## Short exercise
Rewrite the part that opens with the line containing "pose: elev=110.8 azim=349.0" and closes with the line containing "Dot at: (230, 285)", changing "roll" to "tilt" and leaving everything else untouched.

## Task input
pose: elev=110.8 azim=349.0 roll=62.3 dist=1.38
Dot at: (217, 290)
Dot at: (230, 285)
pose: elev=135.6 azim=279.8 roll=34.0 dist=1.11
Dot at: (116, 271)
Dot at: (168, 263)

* * *

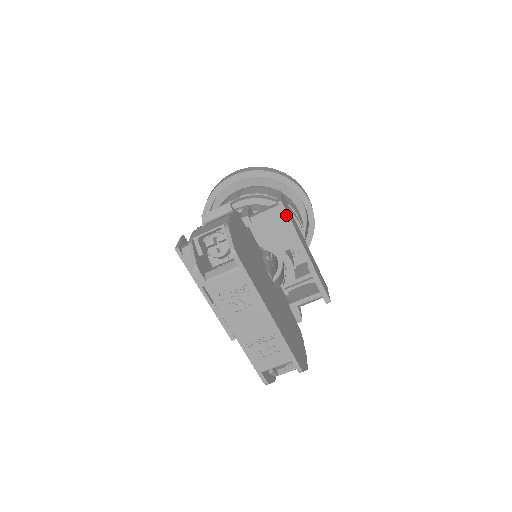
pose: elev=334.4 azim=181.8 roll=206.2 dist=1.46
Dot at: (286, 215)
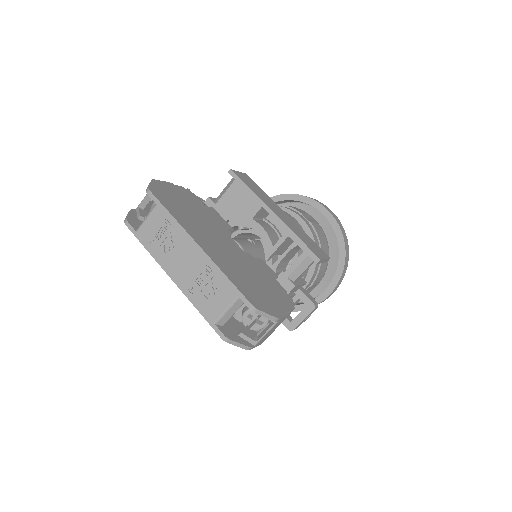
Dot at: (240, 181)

* * *

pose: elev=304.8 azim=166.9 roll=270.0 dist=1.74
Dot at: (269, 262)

## Output
pose: elev=110.8 azim=349.0 tilt=62.3 dist=1.38
Dot at: (217, 290)
Dot at: (230, 285)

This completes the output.